--- Problem statement ---
Return all of the data exactly, with nothing left out but the pictures.
▬▬▬▬▬▬
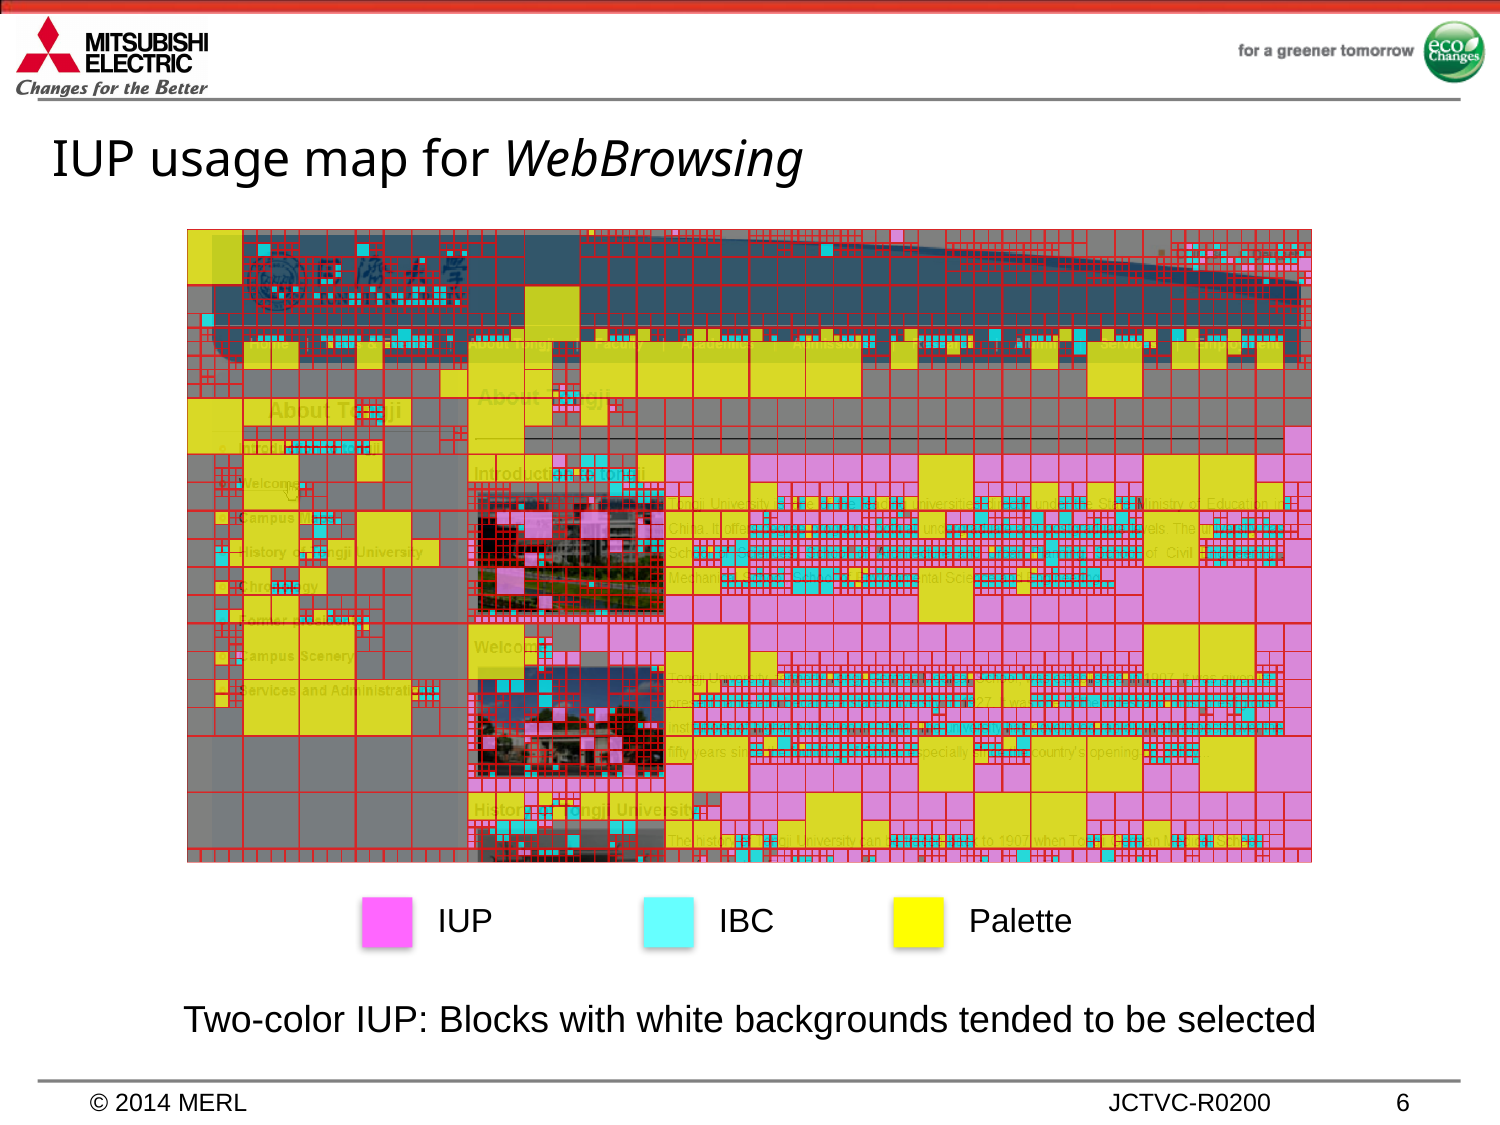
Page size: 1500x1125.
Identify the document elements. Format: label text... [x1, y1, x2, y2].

text_box Two-color IUP: Blocks with white backgrounds tended to be selected [88, 987, 1412, 1048]
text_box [893, 891, 1101, 948]
picture [16, 16, 208, 97]
title IUP usage map for WebBrowsing [37, 116, 1461, 196]
slide_number 6 [1352, 1071, 1425, 1125]
picture [1236, 19, 1486, 85]
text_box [362, 891, 513, 948]
picture [180, 224, 1316, 869]
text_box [643, 891, 813, 948]
picture [0, 0, 1500, 14]
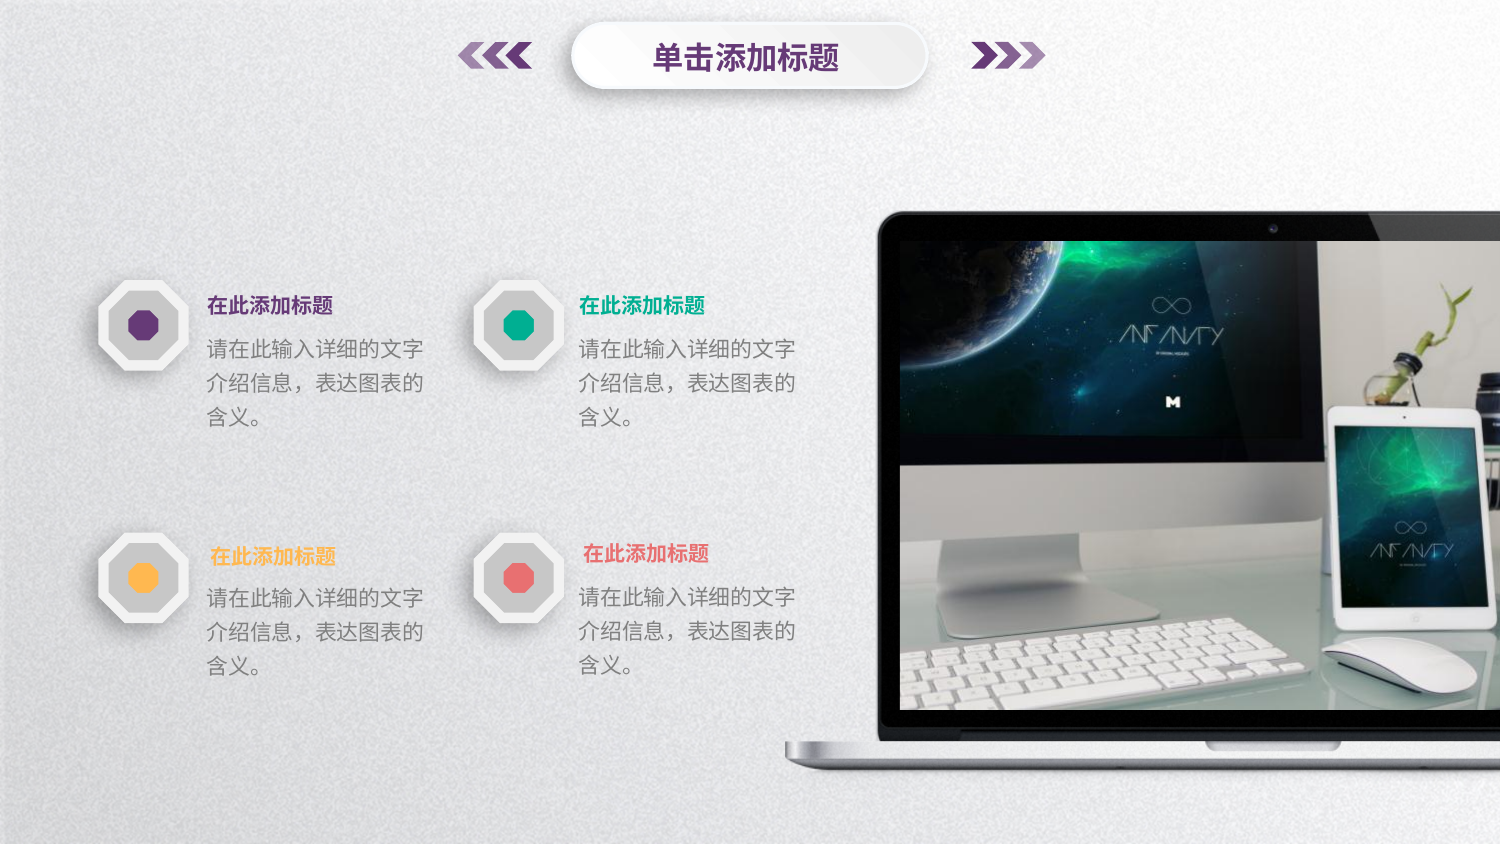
▬▬▬▬▬▬
--- Response to this exercise ---
Page size: 1500x1125.
Identify the document elements. Format: label text... [x1, y1, x2, y2].

text_box Two-color IUP: Blocks with white backgrounds tended to be selected [88, 987, 1412, 1048]
text_box [893, 891, 1101, 948]
picture [16, 16, 208, 97]
title IUP usage map for WebBrowsing [37, 116, 1461, 196]
slide_number 6 [1352, 1071, 1425, 1125]
picture [1236, 19, 1486, 85]
text_box [362, 891, 513, 948]
picture [180, 224, 1316, 869]
text_box [643, 891, 813, 948]
picture [0, 0, 1500, 14]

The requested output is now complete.